Jacob Kaplan-Moss

CouchDB first impressions

I’m playing with CouchDB tonight. Some first thoughts, as they occur to me:

  • The build process was very easy. I already had Erlang and all the standard automake/autoconf crap installed, so it was just a matter of installing something called icu and going from there. Something like 10 minutes from svn checkout to relaxing.

  • Anything I can poke at with curl is pretty damn cool.

  • Wow, I can just chuck arbitrary JSON objects up at this thing and it’ll store it. No setup, no schemas, no nothing. This is relaxing…

  • I hadn’t expected CouchDB to look this polished so soon in the game. The web interface is truly awesome, and naturally implemented directly against the regular API.

  • Nice, there’s already a couchdb-python (built with httplib2, natch). The latest release installed with easy_install doesn’t seem to work, but SVN trunk does.

  • Good lord, inserting data is slow slow slow.

    My standard stress-test for databasy things is to chuck in the half-million stories from ljworld.com. This is gonna take a long time:

    finshed #21000 (elapsed=35.921 per-story=0.036)
    finshed #22000 (elapsed=34.100 per-story=0.034)
    finshed #23000 (elapsed=38.658 per-story=0.039)

    Looks like it’ll take something on the order of five hours to import everything. Painful.

  • The good news is that the import speed doesn’t seem to be changing as I write/remove views, run ad-hoc queries, etc., and the import speed remains at about 25 [1] documents/second.

  • I’d probably get better behavior if I made my importer multi-threaded or select-based; there’s a fair amount of iowait even over loopback.

  • I wonder if there’s a bulk insert mode? Can’t seem to find one…

  • If I really only can do 2.5 documents/second, I don’t think I could use this in actual write-heavy production environments. Most of the sites I work on are fairly read-heavy, so CouchDB might be OK.

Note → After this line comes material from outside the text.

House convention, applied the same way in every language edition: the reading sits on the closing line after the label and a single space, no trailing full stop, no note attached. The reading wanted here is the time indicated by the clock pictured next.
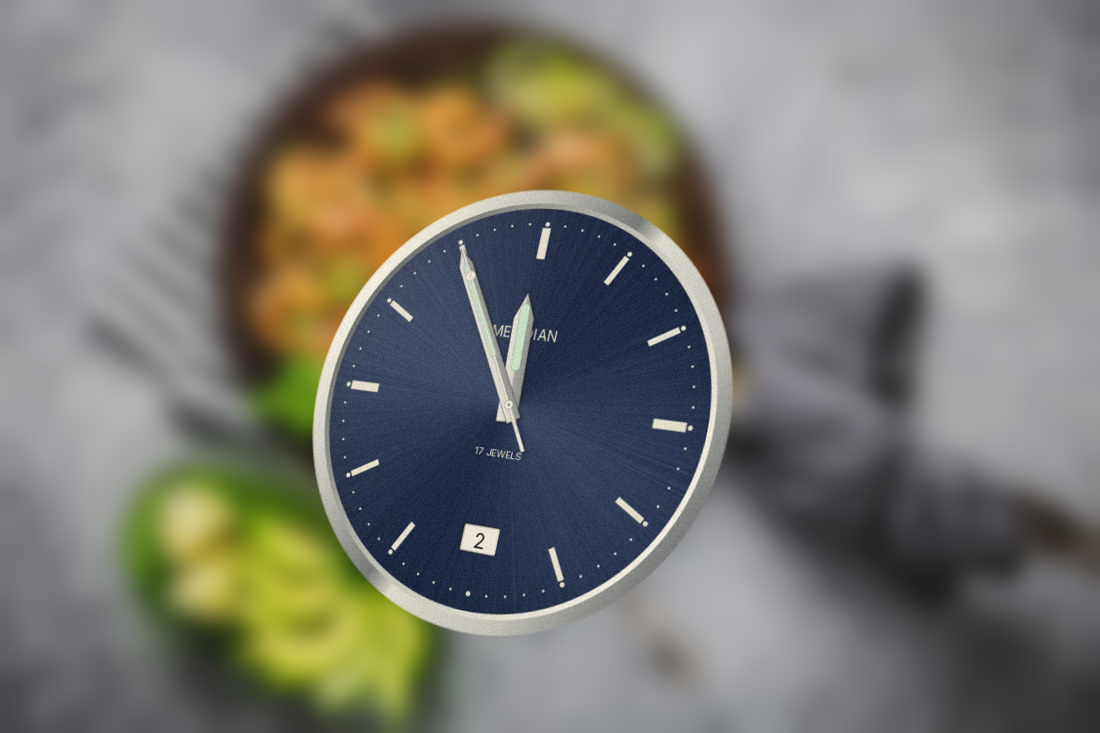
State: 11:54:55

    I think in practice I’d pair CouchDB up with a message queue so I could post documents asynchronously.

    Or maybe there’s an asynchronous POST option I’m missing?

  • Views written in Python are amazingly slower than those written in JavaScript. Like an order of magnitude slower. Wonder what’s up with that.

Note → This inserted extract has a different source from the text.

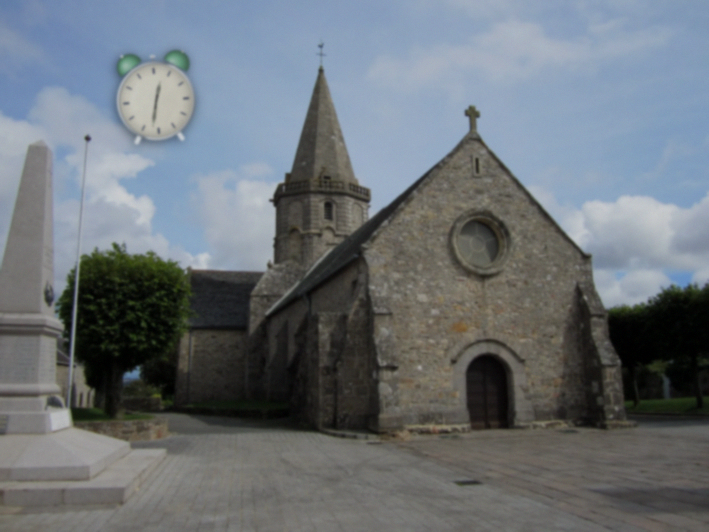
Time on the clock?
12:32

  • I wonder what it would take to make CouchDB into a backend for Django models? Seems there’s a much lower impedance mismatch between a document database and an object one – a model instance maps much better to a document than to a tuple.

    Joins, of course, are simply not possible… but in the right situations you wouldn’t need ‘em.

That’s all for now. I may post more if I find more to say.

[1]This originally read “2.5” because I suck at math. Thanks for catching my mistake, folks.